Choose dimensions based on your actual inputs:
- Short texts (tweets, titles): `sequence_length=128`
- Medium texts (articles): `sequence_length=256`
- Long texts (documents): `sequence_length=512+`

### 3. Consider Memory Constraints

Larger dimensions = more memory:
```
Memory ∝ batch_size × sequence_length × hidden_size
```

For browser inference, prefer smaller dimensions.

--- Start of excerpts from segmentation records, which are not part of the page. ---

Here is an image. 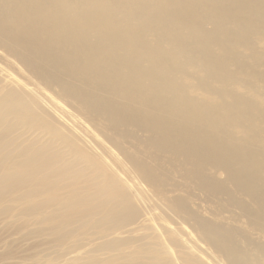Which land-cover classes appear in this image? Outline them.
<instances>
[{
    "label": "bare ground",
    "instance_id": "obj_1",
    "mask_svg": "<svg viewBox=\"0 0 264 264\" xmlns=\"http://www.w3.org/2000/svg\"><path fill=\"white\" fill-rule=\"evenodd\" d=\"M0 50L18 72L0 85V215L36 219L58 248L96 229L104 241L68 264H175L117 236L151 208L168 225L185 211L229 264H264V243L252 255L185 198L160 199L162 162L180 159L264 230V0H0Z\"/></svg>",
    "mask_w": 264,
    "mask_h": 264
},
{
    "label": "rangeland",
    "instance_id": "obj_2",
    "mask_svg": "<svg viewBox=\"0 0 264 264\" xmlns=\"http://www.w3.org/2000/svg\"><path fill=\"white\" fill-rule=\"evenodd\" d=\"M1 52L2 51L0 50V70H2L3 72L0 71V85H2L1 84L2 82H3V84H6V83L9 84L10 82H8L7 79L10 81V77H13L14 74L16 75V79H15V84H16V82H17L16 80H18L17 79L18 72L16 70V65H15L14 70L17 73H14V71H12L13 70L12 67L14 68V63L11 60L9 62V60H7ZM7 62H8V64H7ZM2 67H3V69H2ZM7 68H11V69H8V71H11V73L12 72L13 73L12 74L9 72L6 73ZM8 73L10 75H7ZM7 77H9V78H7ZM4 79L6 82H4ZM97 139H98L100 146L105 145V142L100 137H97ZM124 145L132 152L136 153L137 151H139L134 146V140H130L128 142H125ZM55 148L56 147H54L53 151L56 150ZM143 158H144V156H143ZM183 164H184L183 160L181 161L180 159L178 161H174L173 163H169V162L167 163L166 160H164L162 162L161 166L164 167L163 169H166V171L169 172V175H171V176L168 177L167 180L166 179L163 180L166 183H163V186H162L163 188L161 187V189H163V190L160 189L163 192L162 193L163 195L160 199H163V201H169L170 198L172 200V198L174 199L178 196L182 197L183 199L185 198L190 211L194 212L195 214L199 215L200 217H203V218L205 217V218L209 219V221L210 220H216L220 223H223L227 228L237 230L238 234L236 235V241L238 242V244L242 248H245V249L249 248L250 253L252 255H254L255 254L254 251L251 250L252 245L254 243H264V230H259L256 227L251 226L248 223L247 218L244 217L242 212H240L241 210L237 207V205H235V206H234V204L230 205L231 203L228 200V198L213 196V195L209 194L208 192L201 190V188L199 187V185L196 181L192 180L191 178L185 177L183 175V173H184L183 170L187 167V165L185 166V164L184 165ZM118 166L120 168H122L123 164L122 163L118 164ZM215 176L218 180H223L224 174L219 171L215 174ZM173 183H175V184H173ZM145 186L146 185H144V188H149L148 186H146V187ZM229 187L232 188V185H229ZM165 193H166V195H165ZM236 196L238 198H243L246 201H249L248 198L243 197L240 194H236ZM153 197H154V195H152V197H149V200H148V202L152 201V203H150L151 205L155 204L154 201L156 200V198H153ZM5 204H6L7 208H9V209L12 208V206L11 207L8 206L10 204V202L4 203L3 205L5 206ZM148 213L149 214L153 213L152 215H150V216H152V218L148 219V220L151 219L152 221L151 220L150 221H148V220L144 221L143 220L145 218L146 214H148ZM148 213L141 214L144 217H142L140 215L138 218L139 221L137 219L135 221L136 223L135 222L132 223V226L127 225L131 229L129 227L124 228V230L122 229L123 232H121L122 230H119V232L122 235L118 234L117 237H119V239H122V238L123 239H134V240L141 239V242L157 241L156 243L159 244L158 246H163V249L165 248L167 260L165 258H164V260L162 258V260L166 261V262H174L175 264L176 263L177 264L178 263L179 264H189V263L201 264L203 259H204L207 262L203 261L204 263H202V264H209V263L215 264L217 261H218V263H216V264H227L226 260L228 262V259H226V255H224V253L221 254L220 251L219 252L216 251V249L213 247L211 242L208 240L207 236L204 234L203 231H199L201 229H199L197 224H195L196 222H194V220L189 216V214L187 212L182 211L179 214L180 218H179L178 223L177 224L170 223V225H168L169 223H166L167 220L164 219L165 215L160 210H158V209L155 210V209L151 208V211L149 210ZM47 214H50V213H47ZM160 214H162L163 217L160 216ZM156 215H157V217H156ZM153 216H155V217H153ZM20 217H21V219H23L22 216H20ZM147 218H148V216H147ZM160 218L163 219L164 221L162 220L161 222H159L161 220ZM157 219H159V221ZM19 222H21V221L19 220V218H16L15 216L10 218V217H8V214H5V213L4 214L2 213V215H0V264H68L70 261H72V262L76 261V260H74L73 257H77V256L78 257H85V255L87 253H89V250H91L93 247H95L96 244L104 241V240L98 238L101 234L97 235L96 233H98V232L96 231V229H94V230L92 229L90 231L86 229L82 233L78 232L75 235V237L70 239L72 242L71 241L69 242V240H67L66 242H68V243H66V245H63L64 247L61 246V248H58L59 247L58 245L53 244V242L49 241L48 237L46 238V236L44 237L43 233L38 232L40 229H45V228H44V225H42L41 223H38V221L36 219H33V220L30 219L28 221V223L25 224L24 228H21L19 226L20 225ZM164 222L168 225V227ZM28 225H29V227H28ZM135 225H138V226L144 225L145 228L141 227V226L140 227L136 226L139 230H140V228H143V229H141L143 233L142 232H141V234L137 233L140 231H138V229L135 227ZM135 228L137 229V232H135V235H133L134 233L130 232V231L132 229H133V231H135L136 230ZM153 228H155V229H153ZM128 229H129V231H128ZM144 229H146V230H144ZM125 230H127V233H125L126 232ZM86 231H88V234ZM172 231L175 233L173 234ZM115 232H117V231H115ZM123 233H125V235H123ZM130 233H132V234H130ZM136 233L138 235H136ZM159 233L163 234L162 237L160 236ZM243 233L246 235V238L242 237ZM79 234L80 235L82 234V235L80 236ZM90 234H93V235H90ZM129 234H130V236H129ZM139 234L141 236H139ZM202 234L205 237L204 239L201 237ZM86 235H87V237L89 236L90 241L88 240V238H86ZM114 235L116 236L117 234H114ZM177 235H178V237H177ZM145 236L146 237L148 236V237L146 238ZM124 237H126V238H124ZM153 237H155L154 238L155 240H153ZM142 238H143V240H142ZM179 238H180V240H179ZM161 240H163V241H161ZM207 240L210 243H208ZM97 241H100V242L96 243ZM170 241H172V242L170 243ZM174 241H176V242H174ZM197 241H198V243H196ZM88 242H89V244H88ZM179 242H181V243H179ZM192 242L194 244L193 246L191 244ZM94 243H96V244H94ZM170 244L172 245V247ZM176 244H178V245H176ZM134 245H137V247L140 248V247H146L150 244H146V245L143 244V246L142 245L140 246L139 242H138V244L136 242V243H134ZM167 245L170 246L171 249H169L170 247H168ZM182 245H184L183 247H185V248H183ZM206 245H207V247H206ZM208 245H210V246H208ZM191 246L193 248L195 247V249H192ZM68 247L76 248V249H74L73 252L66 254L64 250ZM137 247H132V248L135 249ZM198 247H199V251H198ZM77 248H78V250H77ZM132 248L130 247V248H127L129 250H127V249L126 250L130 253L131 251H134ZM139 248H137V250ZM176 248H177V250H176ZM61 249H63V250H61ZM82 250H84V252H82ZM167 250L171 251L172 256L170 254H167V252L170 253ZM79 251H81L82 254ZM138 251L140 253L142 252L141 249H139ZM143 251H145V250H143ZM134 252H136V251H134ZM136 253H138V252H136ZM205 253H206V255H204ZM195 255H198V257L197 256L195 257ZM201 255H202V258H199V257H201ZM56 256H57V258H55ZM173 256H174V258H173ZM175 256H176V259H175ZM195 258H197L198 260ZM216 258L219 260H217ZM171 259H172V261H171ZM182 259H184L183 260L184 262L182 261ZM201 259H202V261H201ZM215 260H216V262L214 263ZM221 260H222V262H221ZM65 261H66V263H65ZM176 261H178V262H176ZM195 261H197V262H195ZM141 263H143V262H141ZM71 264H73V263H71ZM228 264H229V262H228Z\"/></svg>",
    "mask_w": 264,
    "mask_h": 264
}]
</instances>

### 4. Use Standard Values When Possible

Standard sizes are well-tested:
- Images: 224, 256, 384, 512
- Text: 128, 256, 512, 1024
- These are powers of 2 or common multiples

### 5. Document Your Choices

Create a `.dims.json` file alongside your model:

```json
{
  "freeDimensionOverrides": {
    "batch_size": 1,
    "sequence_length": 128
  },
  "notes": "128 tokens handles 95% of our sentences. Max length is 256 if needed."
}
```

### 6. Test with Real Data

After conversion, test with actual inputs:
```javascript
// Verify converted model works with your data
const result = await context.compute(graph, {
  input_ids: actualInputIds,  // Your real input
  attention_mask: actualMask
});
```

## Quick Reference

### Text Models
```bash
--override-dim batch_size=1 --override-dim sequence_length=128
```

### Vision Models
```bash
--override-dim batch_size=1 --override-dim height=224 --override-dim width=224
```

### Unknown Model
```bash
# 1. Try without overrides (see error message)
# 2. Check model documentation
# 3. Start with smallest reasonable values
# 4. Iterate based on errors/results
```

## Additional Resources

- [ONNX Model Zoo]https://github.com/onnx/models - Standard models with known shapes
- [Hugging Face Model Hub]https://huggingface.co/models - Model documentation
- [Netron]https://netron.app/ - Visual model inspector
- [WebNN Specification]https://www.w3.org/TR/webnn/ - WebNN requirements

## Summary

**The decision process:**
1. Try converting without overrides and capture unresolved dimensions from the error
2. Determine model type (text/vision/audio)
3. Look up standard values for that model type
4. Start with conservative (small) values
5. Test and iterate as needed

**Most common pattern:**
```bash
./webnn-graph convert-onnx \
  --input model.onnx \
  --optimize \
  --override-dim batch_size=1 \
  --override-dim <other_dims>=<standard_value>
```

Remember: **batch_size=1** is almost always correct for inference!